Copy the text lines of the records below word for word, without the pictures.

--- DATASET EXCERPTS Enclosed Below ---

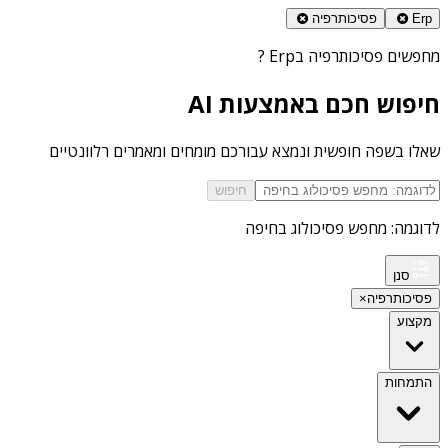
Erp
פסיכותרפיה
מחפשים
פסיכותרפיה בErp
?
חיפוש חכם באמצעות AI
שאלו בשפה חופשית ונמצא עבורכם מומחים ומאמרים רלוונטיים
חיפוש
לדוגמה: מחפש פסיכולוג בחיפה
סנן
פסיכותרפיה
×
מקצוע
התמחות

--- End of Enclosed DATASET EXCERPTS ---

OUTPUT FOR THIS EXERCISE:
Erp
פסיכותרפיה
מחפשים
פסיכותרפיה בErp
?
חיפוש חכם באמצעות AI
שאלו בשפה חופשית ונמצא עבורכם מומחים ומאמרים רלוונטיים
חיפוש
לדוגמה: מחפש פסיכולוג בחיפה
סנן
פסיכותרפיה
×
מקצוע
התמחות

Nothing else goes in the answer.